In fact, our peo­ple only have one place to turn to for in­tel­lec­tual sus­te­nance – the grave. Last month, they re­flected on the wis­dom of Steve Biko. Now that we’re all here, there aren’t many left be­hind. Arch­bishop Des­mond Tutu is re­duced to a pi­ti­ful po­si­tion. Mo­siuoa Lekota saw the loom­ing de­cay and fig­ured he’d go it alone. Madiba’s anointed suc­ces­sor was un­cer­e­mo­ni­ously kicked out, Univer­sity of Sus­sex de­gree and all.

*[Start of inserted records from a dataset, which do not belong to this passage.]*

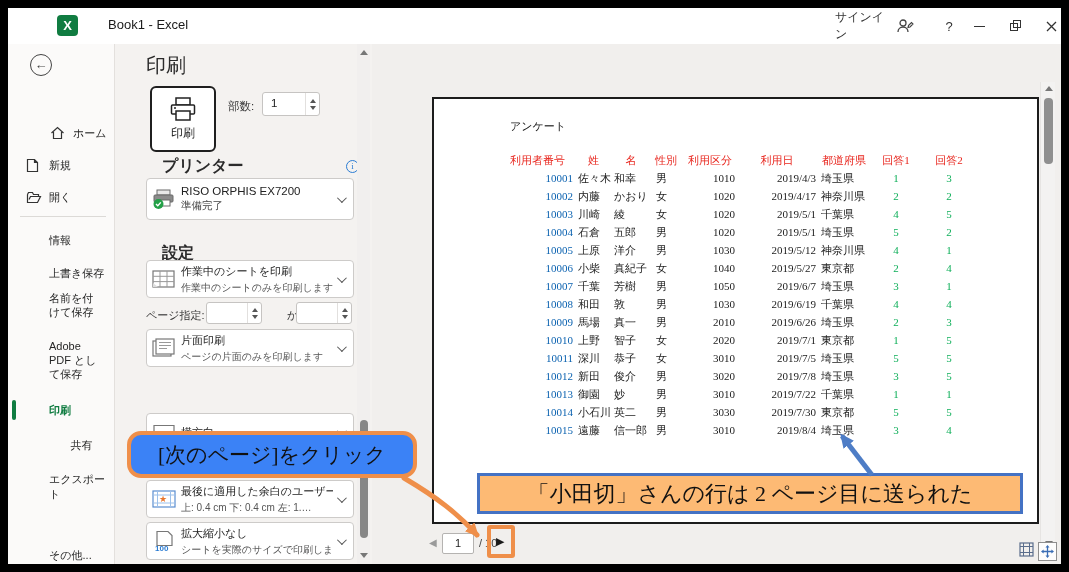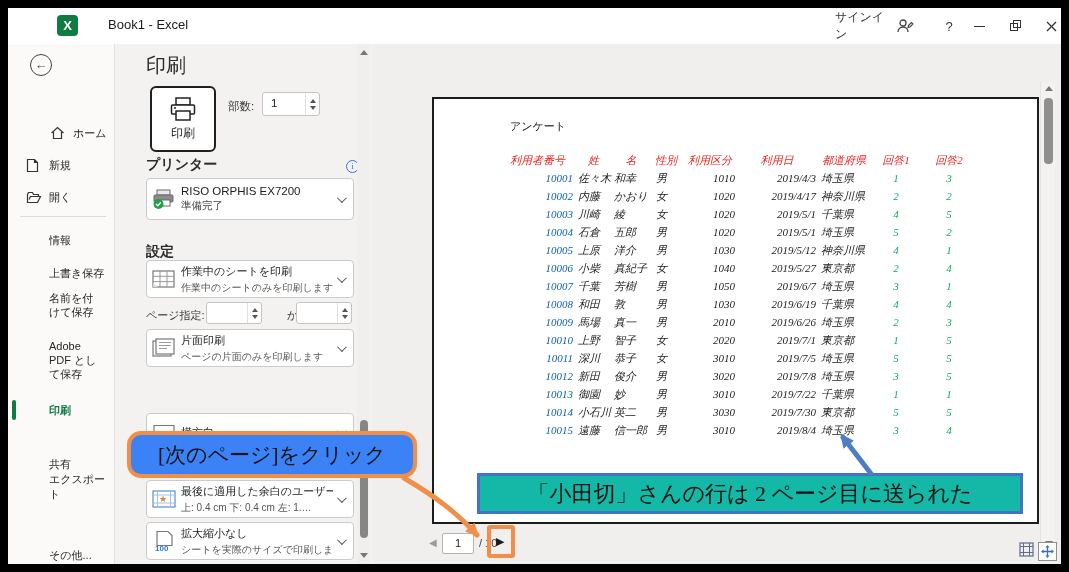--- a/index.html
+++ b/index.html
@@ -51,7 +51,7 @@
   .car-up{width:0;height:0;border-left:3.5px solid transparent;border-right:3.5px solid transparent;border-bottom:4.5px solid #555;}
   .car-dn{width:0;height:0;border-left:3.5px solid transparent;border-right:3.5px solid transparent;border-top:4.5px solid #555;}
   .copies-spin{left:262px;top:92px;width:58px;height:24px;}
-  .sect{position:absolute;left:146px;font-size:14px;font-weight:bold;color:#2b2b2b;z-index:3;}
+  .sect{position:absolute;left:162px;font-size:16px;font-weight:bold;color:#2b2b2b;z-index:3;}
   .infoicon{position:absolute;left:346px;top:160px;width:13px;height:13px;border:1.3px solid #2B7CD3;border-radius:50%;
             color:#2B7CD3;font-size:9px;text-align:center;line-height:11px;font-family:"Liberation Serif",serif;z-index:3;}
   .opt{position:absolute;left:146px;width:208px;background:#fff;border:1px solid #cdcbc9;border-radius:4px;z-index:3;

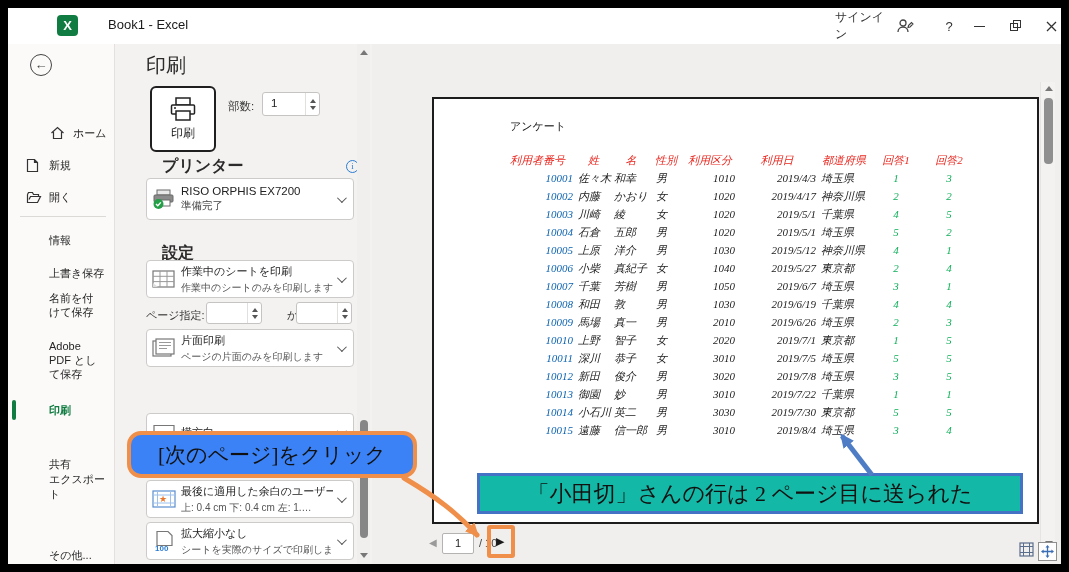--- a/index.html
+++ b/index.html
@@ -86,7 +86,7 @@
   .pagetitle{position:absolute;left:76px;top:20px;font-size:11px;color:#111;
              font-family:"Liberation Serif","DejaVu Serif",serif;}
   .ptable{position:absolute;left:66px;top:52px;font-family:"Liberation Serif","DejaVu Serif",serif;font-size:11px;}
-  .prow{display:flex;height:18px;line-height:18px;white-space:nowrap;font-style:italic;}
+  .prow{display:flex;height:18px;line-height:18px;white-space:nowrap;}
   .pc{display:inline-block;font-family:"Liberation Serif","DejaVu Serif",serif;}
   .w0{width:75px;text-align:right;padding-right:2px;}
   .w1{width:37px;padding-left:3px;}

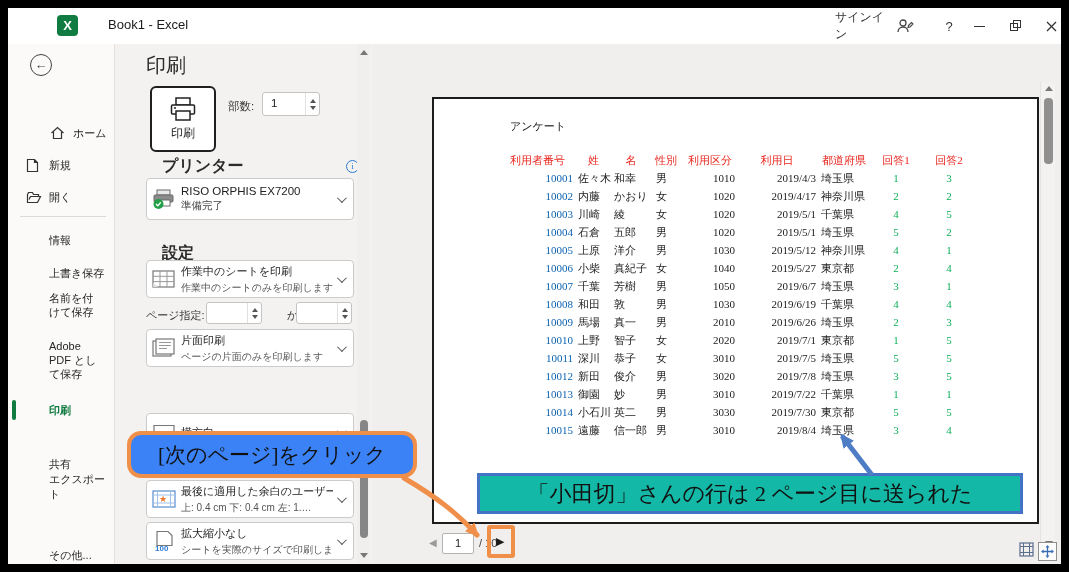--- a/index.html
+++ b/index.html
@@ -207,7 +207,7 @@
     <div class="nav-item noicon active" style="top:355px;height:22px;">
         <span>印刷</span>
       </div>
-    <div class="nav-item noicon" style="top:409px;height:22px;">
+    <div class="nav-item noicon" style="top:390px;height:22px;justify-content:center;">
         <span>共有</span>
       </div>
     <div class="nav-item noicon" style="top:432px;height:22px;">

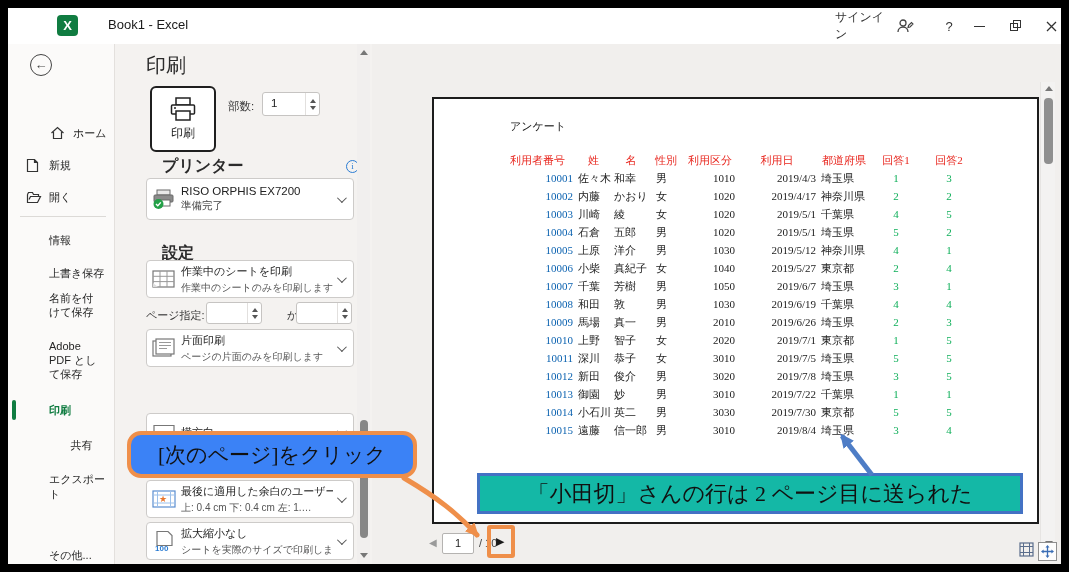--- a/index.html
+++ b/index.html
@@ -125,7 +125,7 @@
   .callout-orange{position:absolute;left:127px;top:431px;width:290px;height:47px;background:#3b82f6;border:4px solid #EF8F4A;
      border-radius:14px;z-index:55;display:flex;align-items:center;justify-content:center;
      font-family:"Liberation Serif","DejaVu Serif",serif;font-size:21px;color:#111;white-space:nowrap;}
-  .callout-blue{position:absolute;left:477px;top:473px;width:546px;height:41px;background:#14b8a6;border:3px solid #4472C4;
+  .callout-blue{position:absolute;left:477px;top:473px;width:546px;height:41px;background:#fdba74;border:3px solid #4472C4;
      z-index:55;display:flex;align-items:center;justify-content:center;
      font-family:"Liberation Serif","DejaVu Serif",serif;font-size:22px;color:#111;white-space:nowrap;}
   .overlay{position:absolute;inset:0;z-index:60;pointer-events:none;}

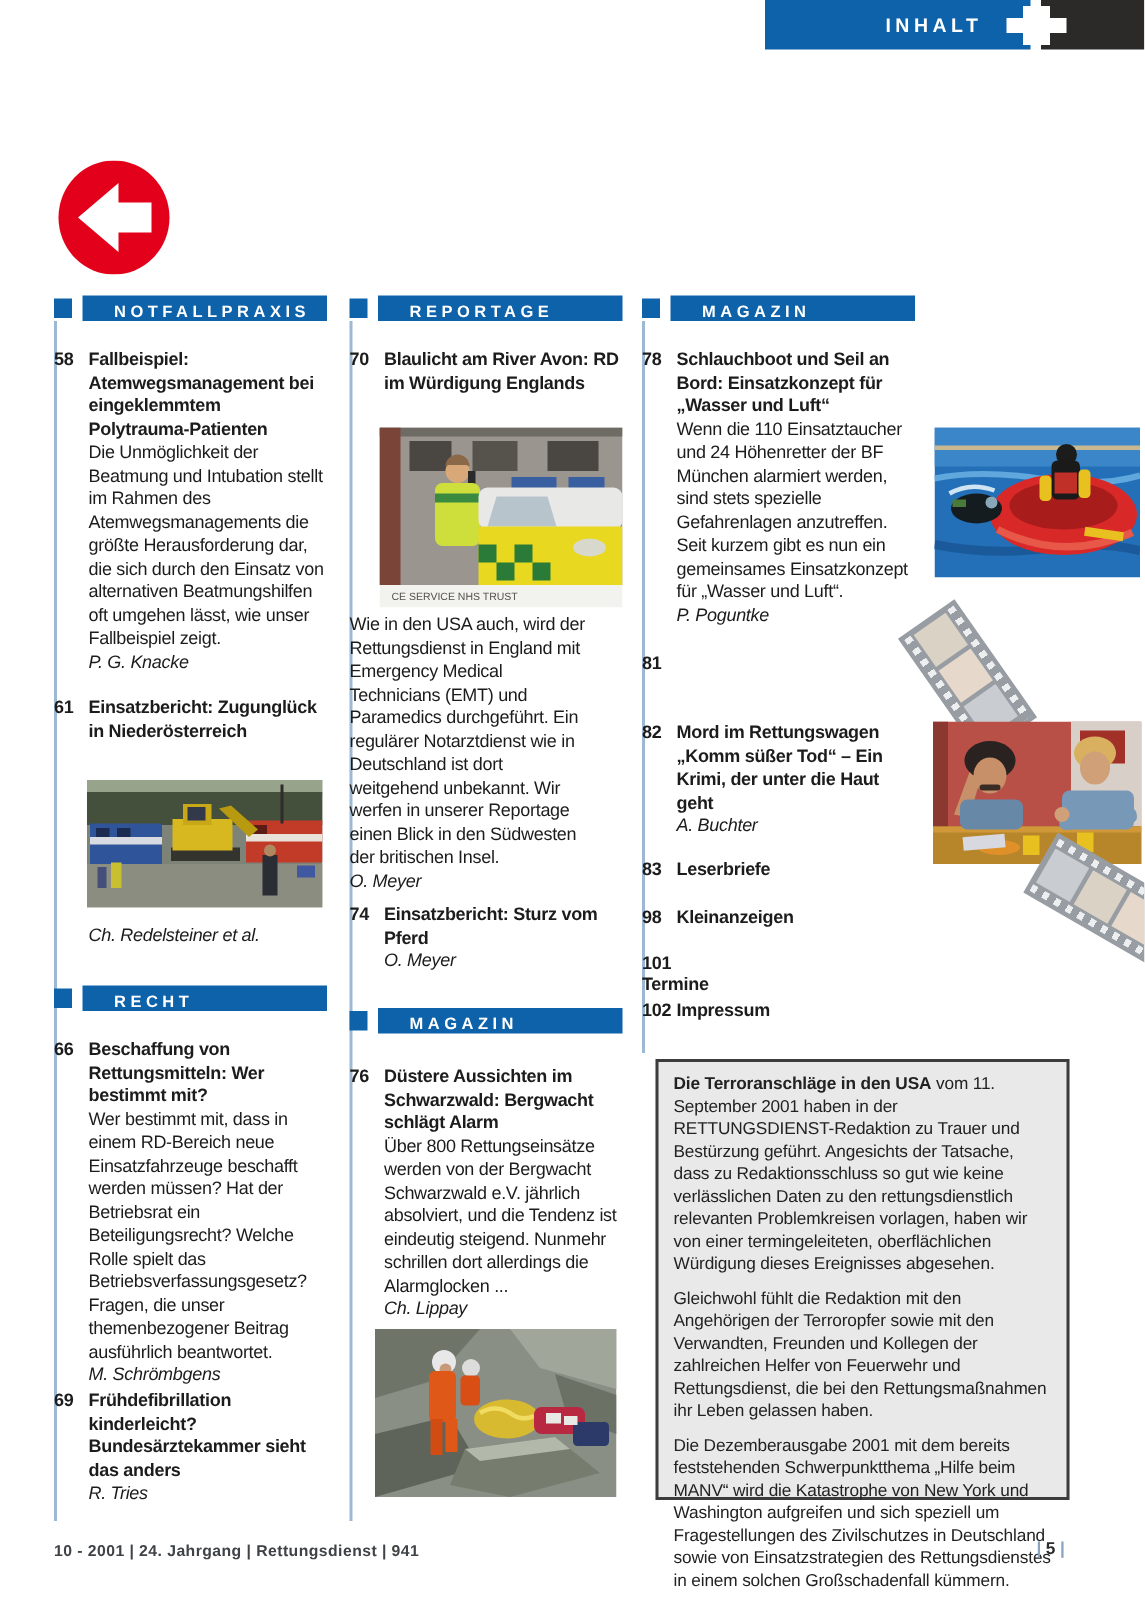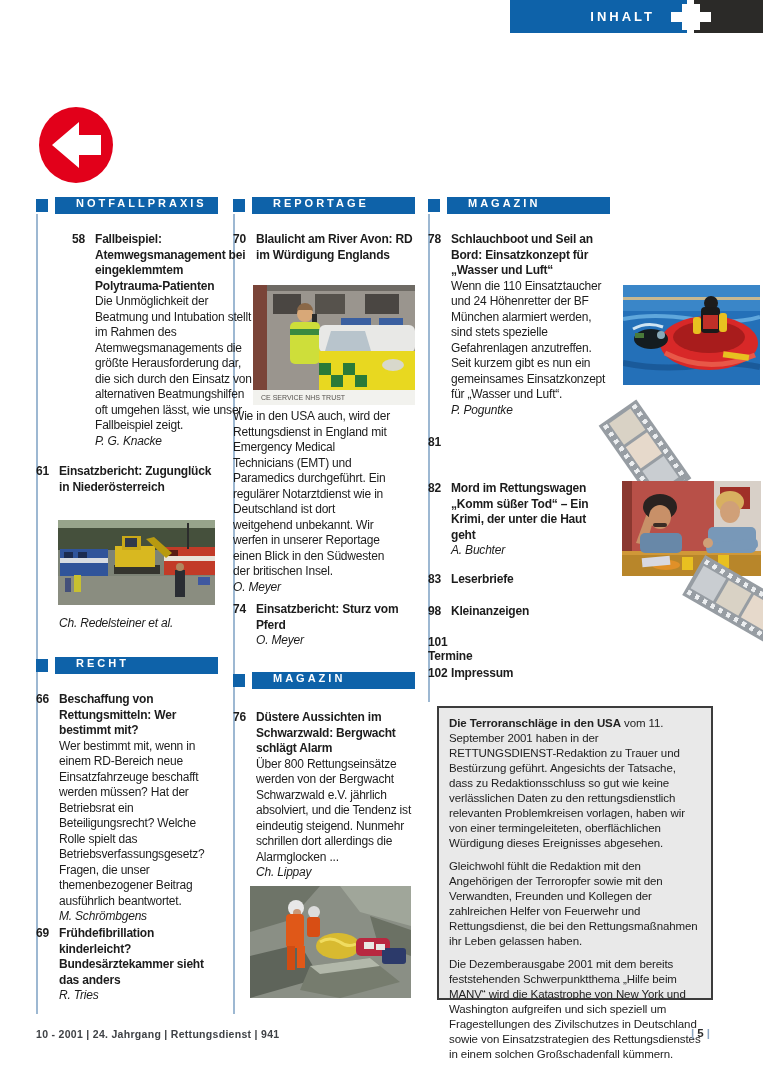--- a/index.html
+++ b/index.html
@@ -27,7 +27,7 @@
   .secbar { position:absolute; height:17px; display:flex; align-items:stretch; }
   .secbar .sq { width:12px; height:13px; align-self:center; background:#0e62a9; margin-right:7px; flex:none; }
   .secbar .main {
-    flex:1; background:#0e62a9; color:#fff; display:flex; align-items:flex-start;
+    flex:1; background:#0e62a9; color:#fff; display:flex; align-items:flex-end;
     padding-left:21px; font-size:11px; font-weight:bold; letter-spacing:3px;
   }
   .colrule { position:absolute; width:2px; background:#9db8d2; }

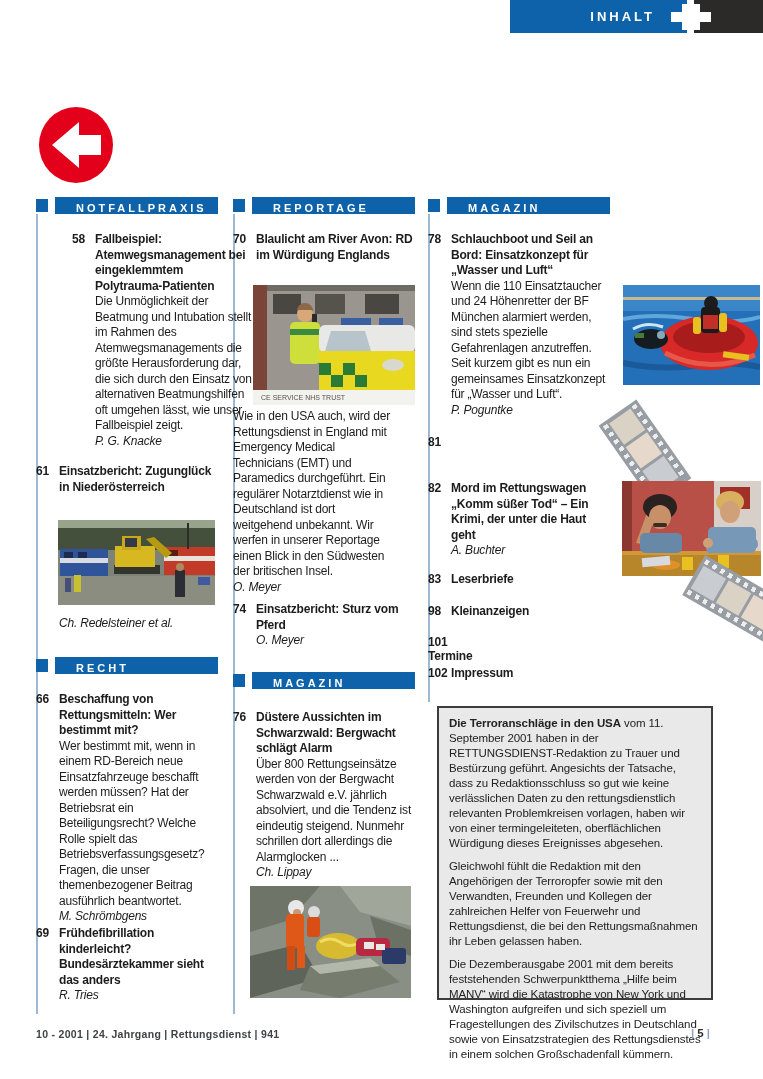--- a/index.html
+++ b/index.html
@@ -128,7 +128,7 @@
       </span>
   </div>
 
-  <div class="item" style="left:36px; top:232px;margin-left:36px;">
+  <div class="item" style="left:36px; top:232px;">
     <span class="num">58</span>
     <span class="txt">
       <div class="title">Fallbeispiel: Atemwegsmanagement bei eingeklemmtem Polytrauma-Patienten</div>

How ironic that, in all the bloody years of our history, de­spite the bod­ies on the streets, the let­ter bombs and the grid­lock of suf­fo­cat­ing laws, there was never a short­age of strong lead­ers. Their words fired up an im­pos­si­ble strug­gle. Now Com­rade Chris Hani’s words ring true: “What I fear is that the lib­er­a­tors emerge as elit­ists who drive around in Mercedes-Ben­zes and use the re­sources of this coun­try to live in palaces and to gather riches.”

Across govern­ment, com­rades ap­pear to be steal­ing some­thing. From the high­est of­fice in the land to non­de­script mu­nic­i­pal­i­ties, scan­dals are the or­der of the day. The party is im­plod­ing and those who see the writ­ing on the wall are hell­bent on get­ting their hands on as much as pos­si­ble be­fore the Bastille fi­nally gives in.

The fu­ture looks bleak and, in the words of Gil Scott-Heron: “The revo­lu­tion will not be tele­vised.” It has been ail­ing for years and Covid19 has grace­fully put it out of its mis­ery.

I’m not sure about you, com­rades, but a part of me is glad that I will not be there to see our hard work crum­bling down to naught.